Creating a new world record
Engineer attempts to give Guinness book something unique to post
Ephraim Ford went on a lark.
It was a very planned out lark actually, because it involves setting a world record to be submitted to the Guinness Book of World Records and that means it has to be carefully put together.
On Monday, Ford, an engineer who works and studies at New Mexico Tech, and several friends and Tech students assembled the largest ever cornhole game board. The huge board, looking much like a strange ramp of some kind, was built behind Sphere Hall on Tech’s campus.
“I have always thought it would be something fun to do,” Ford said. “Try to get a world record.”
Ford grew up in Las Cruces, with the Whole Enchilada Festival as inspiration, and wanted to set his own record at something — he just didn’t know what.
Then one day, he was visiting his brother and they were playing cornhole in the backyard and it came to him. Cornhole is played with a board with a hole in it and bags full of corn. The idea is to get the bag into the hole.
Contacting the folks at Guiness, Ford realized the project would be a little harder than he imagined, but that didn’t daunt his determination.
“I didn’t know the requirement is it has to be either 10 times bigger or smaller than the original,” he said. “It has to be made the exact same way.”
The hole and the board were not to hard to figure out. The corn bags were a little more challenging. They were made out of duck cloth and filled with corn.
Ford’s throwing bags had to be 5 feet long and 5 feet wide and they had about 11 and a half pounds of corn in each one, 10 times the weight of the regular-sized ones.
“If they had been stuffed full, they would have weighed over 100 pounds,” he said. “It would have been impossible to throw.”

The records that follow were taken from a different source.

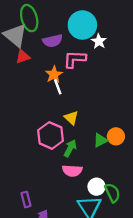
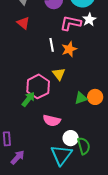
white star: (99, 41) -> (89, 20), moved
red triangle: (23, 57) -> (23, 23), moved, turned 48
orange star: (54, 75) -> (69, 49), moved
green arrow: (70, 148) -> (28, 99), moved

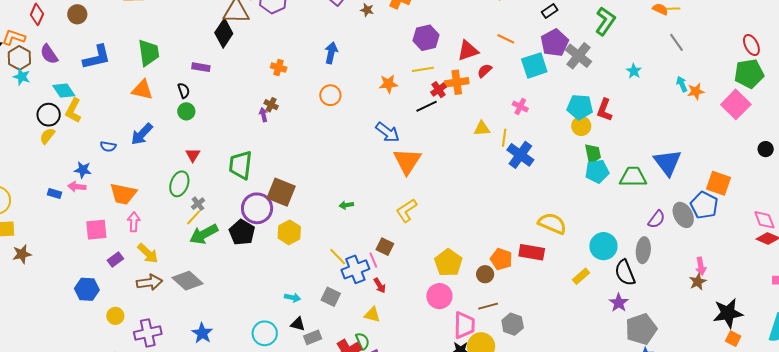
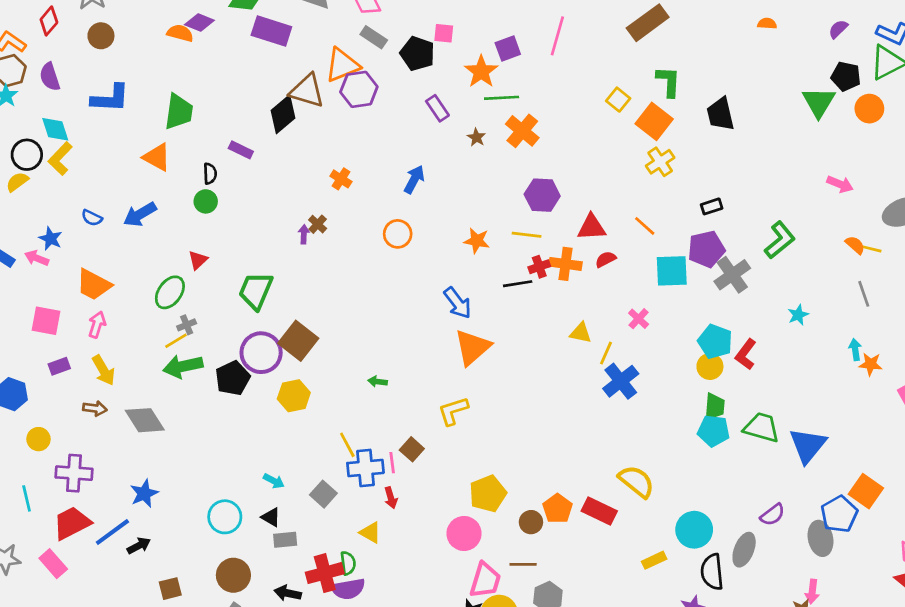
green trapezoid: (633, 177) -> (762, 427), moved
gray ellipse: (683, 215) -> (820, 538), moved
brown arrow: (149, 282) -> (95, 408), size x0.7

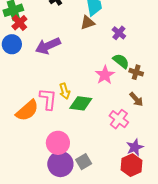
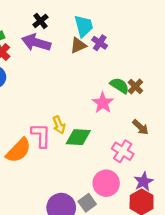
purple cross: (119, 33) -> (100, 43), moved
purple arrow: (48, 46) -> (36, 43), moved, turned 45
brown cross: (136, 72) -> (135, 86), moved, turned 32
pink circle: (58, 143) -> (106, 183), moved

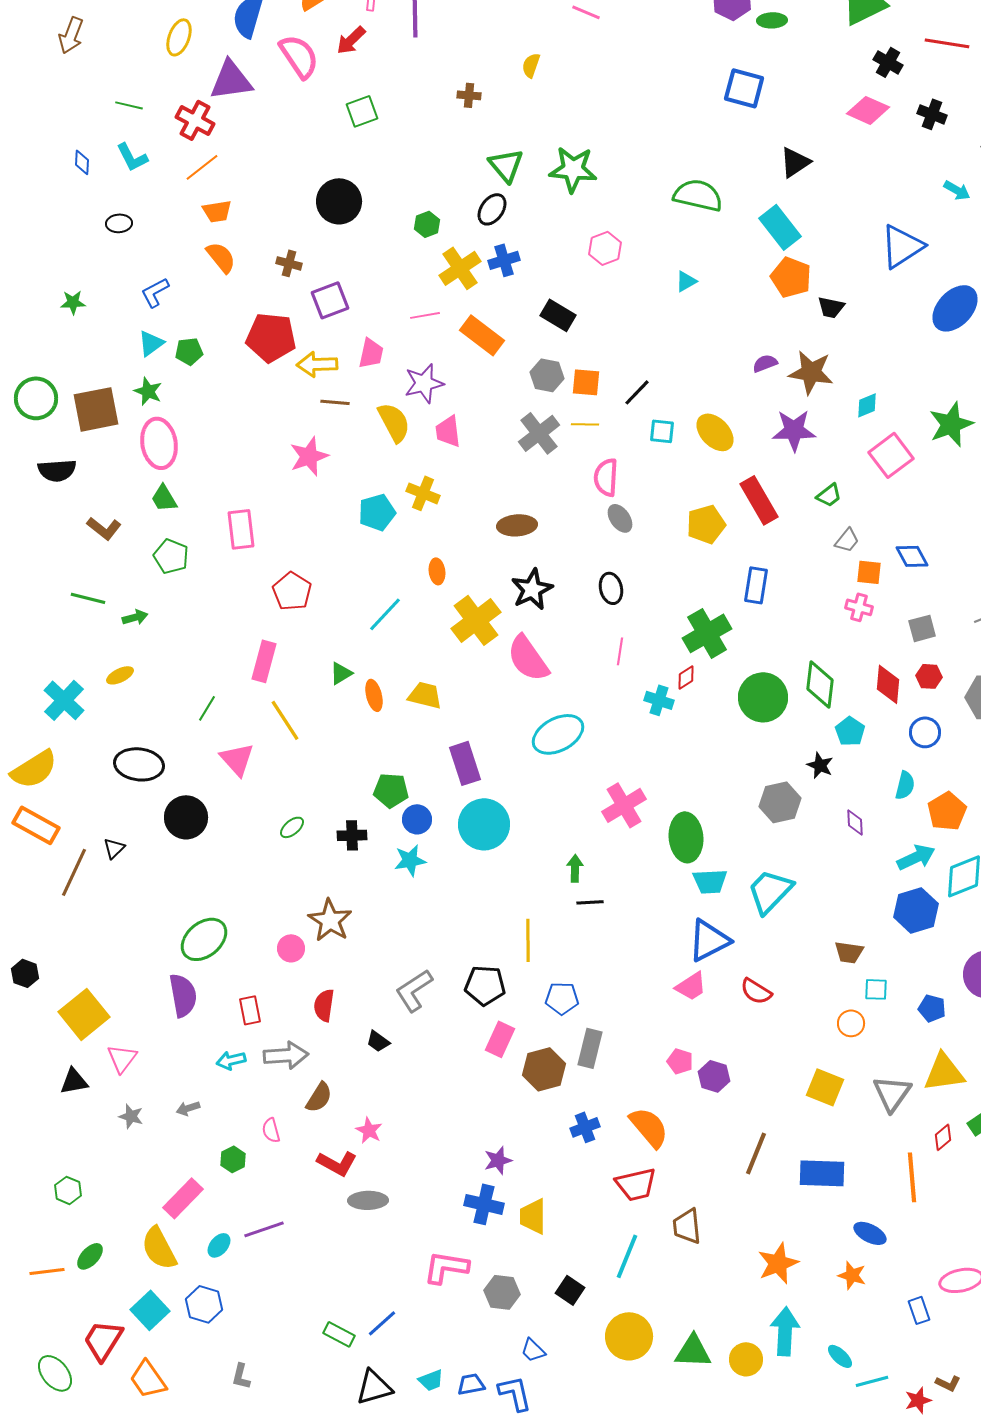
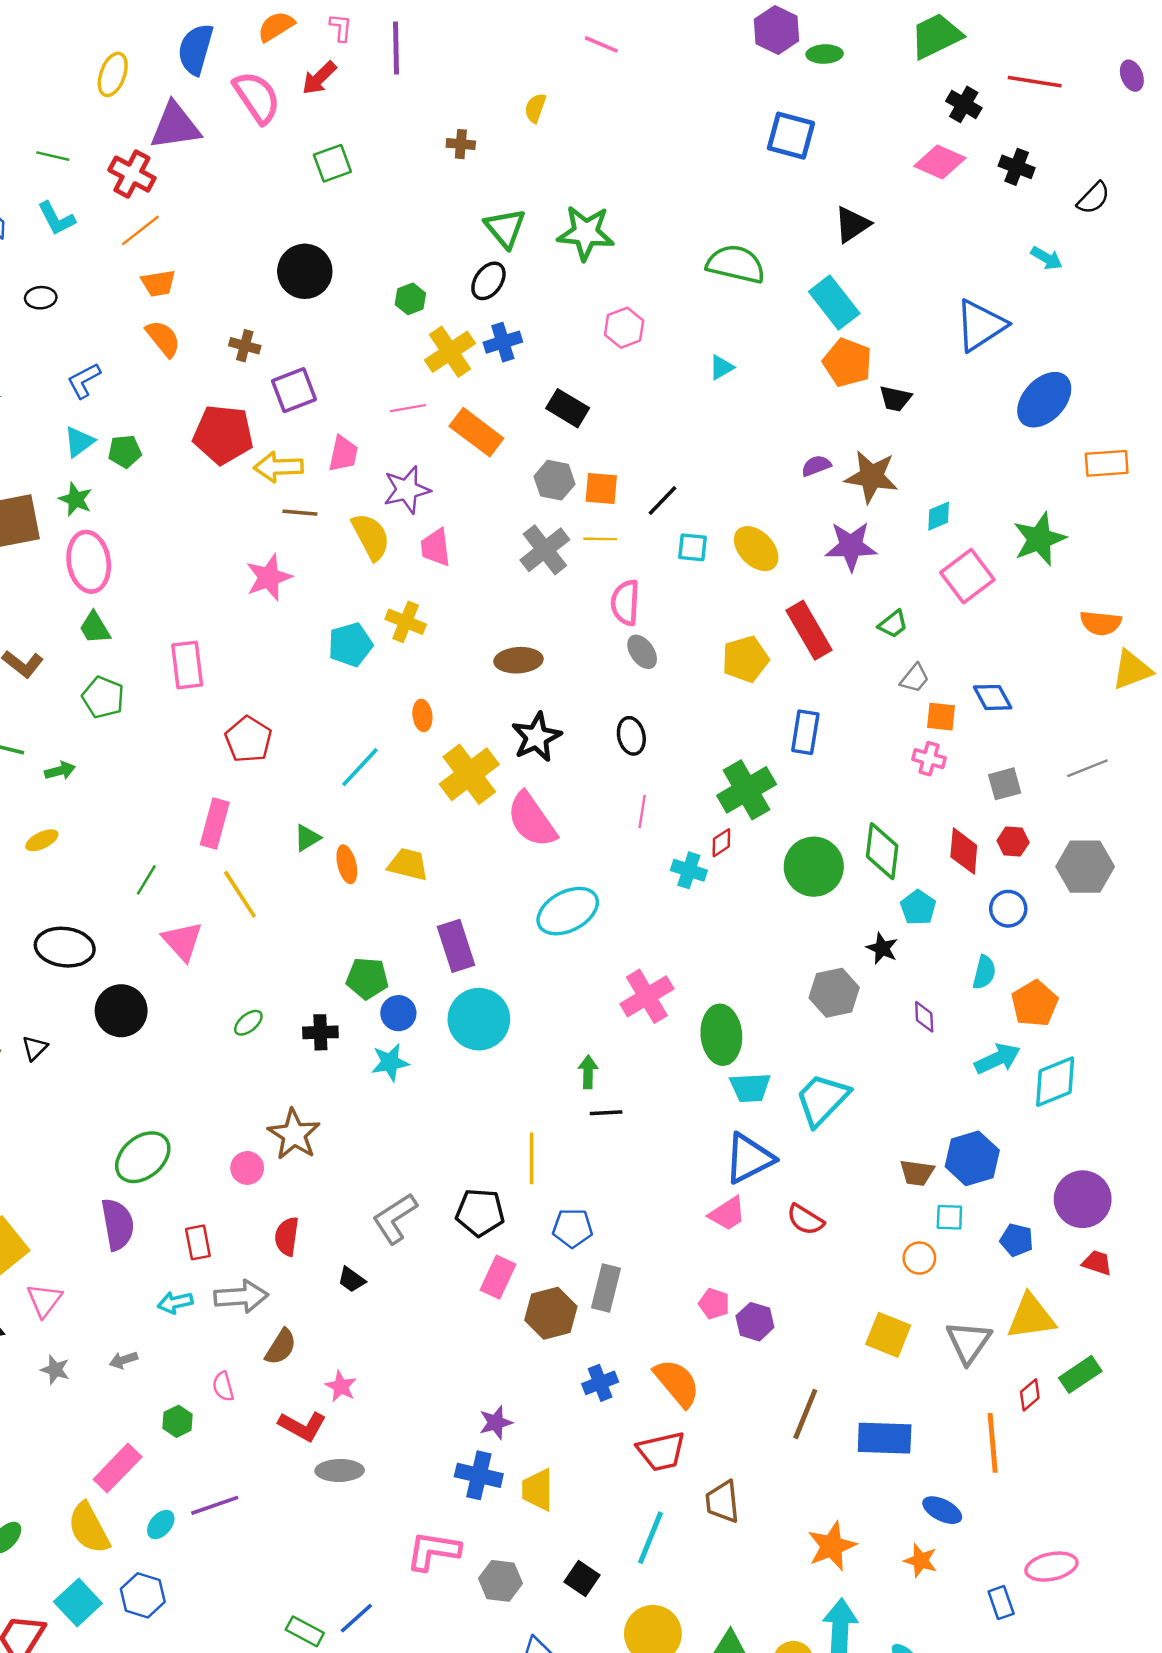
blue hexagon: (916, 910) -> (972, 1158), moved

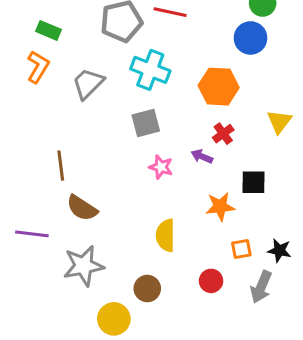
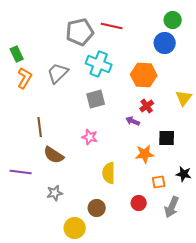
green rectangle: (49, 30) -> (17, 54), moved, turned 42
orange L-shape: (38, 67) -> (25, 78), moved
pink star: (161, 167) -> (90, 137), moved
black star: (279, 251) -> (184, 174), moved
gray star: (83, 266) -> (55, 193), size x0.6

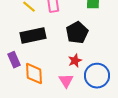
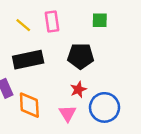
black pentagon: (77, 33) -> (81, 56), turned 30

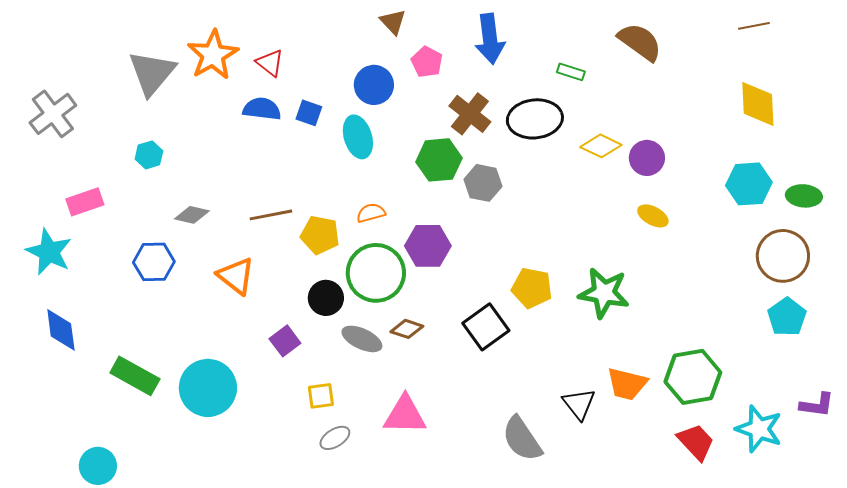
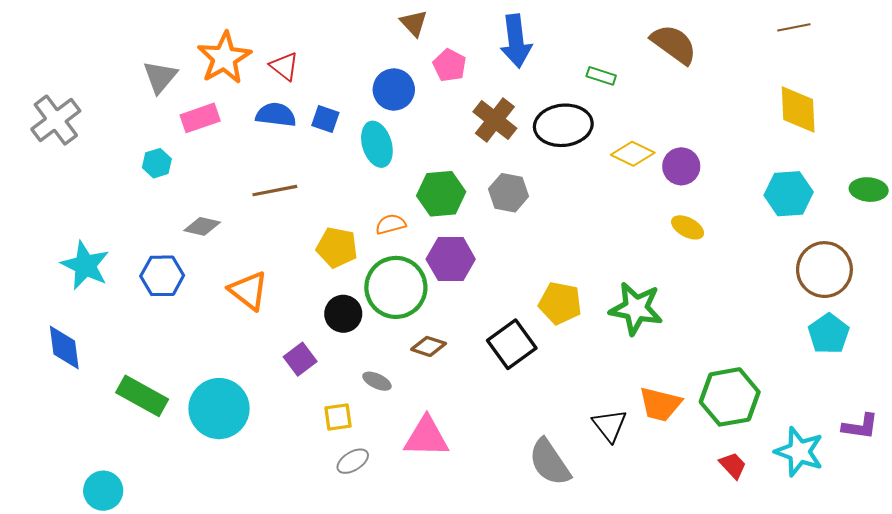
gray triangle: (152, 73) -> (160, 77), size x0.7
green hexagon: (439, 160) -> (441, 194), moved
green ellipse: (804, 196) -> (869, 190), moved
pink rectangle: (85, 202) -> (200, 118), moved
brown line: (271, 215) -> (275, 191), moved
cyan star: (49, 252) -> (85, 265), moved
gray ellipse: (362, 339) -> (377, 381), moved, size x0.7
red trapezoid: (696, 442) -> (733, 465), size x0.7

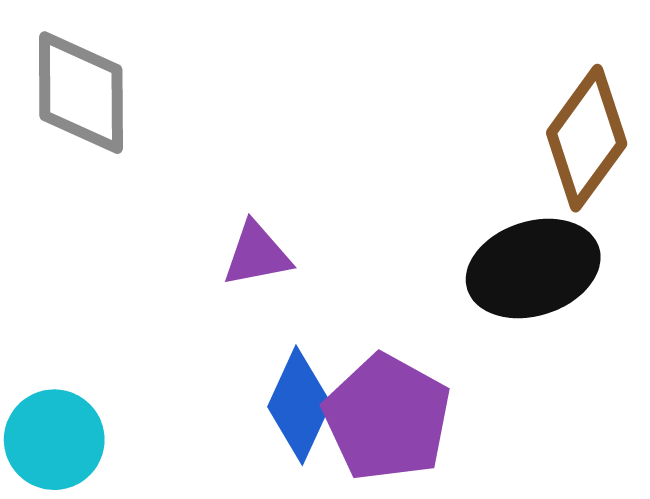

Ford and his partners in the project, Henry Newton, Brad Winton and Mike Timmons, ended up spending five hours building the board, and then, after playing with it for several hours, spent another two hours taking it down.
“In both cases, students also came by to help for various periods of time,” he said.
In preparation, Ford and his planning and prebuilding crew — Brad Dotson, Byron Sessions, Dave Grow and Dan Cadol — put in about 50 man-hours to prebuild, paint, assemble and disassemble the 20-foot by 40-foot board.
Ford’s friend and co-worker Craig Hennies, of Lemitar, made the bags on his commercial sewing machine.
“This really was a fun and hard project,” Ford said. “Since the board was a ramp that started at 30 inches off the ground and went up to 10 feet off in the rear, we felt it was prudent to disassemble on the same day instead of leaving it unattended over the night.”
Now, Ford’s sons have been inspired by their father’s hard work.
Keller, 3, wants to make the world’s largest cannon ball, and Robinson, 5, wants to build the world’s largest train set.
“They play into one of the reasons for doing this,” Ford said. “We just wanted to have fun, do something crazy and have something for my boys.”
Part of the requirements from Guinness was that a game be played on the board.
The game was played in teams of blue and white. The team leaders, Timmons, blue, and Ford, white, led a varied array of New Mexico Tech students and staff who pitched in pitching corn bags on the board.
Ford’s team took the win with a 21 to 18 score.
“After that, various other bystanders had fun throwing the bags for another hour,” Ford said.